• Problem to work on:
Reproduce the listing below, swapping "Zveřejněno" for "Publikováno" at every occurrence and leaving everything else as it stands.

[Recorded data]

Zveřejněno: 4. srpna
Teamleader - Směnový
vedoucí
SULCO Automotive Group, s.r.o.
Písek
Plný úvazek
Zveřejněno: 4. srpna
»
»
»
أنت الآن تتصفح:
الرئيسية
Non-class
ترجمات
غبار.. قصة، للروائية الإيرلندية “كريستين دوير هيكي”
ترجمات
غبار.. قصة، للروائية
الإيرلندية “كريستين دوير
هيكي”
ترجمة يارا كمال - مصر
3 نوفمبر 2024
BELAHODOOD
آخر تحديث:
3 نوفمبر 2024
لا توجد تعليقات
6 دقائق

[/Recorded data]

• Answer box:
Publikováno: 4. srpna
Teamleader - Směnový
vedoucí
SULCO Automotive Group, s.r.o.
Písek
Plný úvazek
Publikováno: 4. srpna
»
»
»
أنت الآن تتصفح:
الرئيسية
Non-class
ترجمات
غبار.. قصة، للروائية الإيرلندية “كريستين دوير هيكي”
ترجمات
غبار.. قصة، للروائية
الإيرلندية “كريستين دوير
هيكي”
ترجمة يارا كمال - مصر
3 نوفمبر 2024
BELAHODOOD
آخر تحديث:
3 نوفمبر 2024
لا توجد تعليقات
6 دقائق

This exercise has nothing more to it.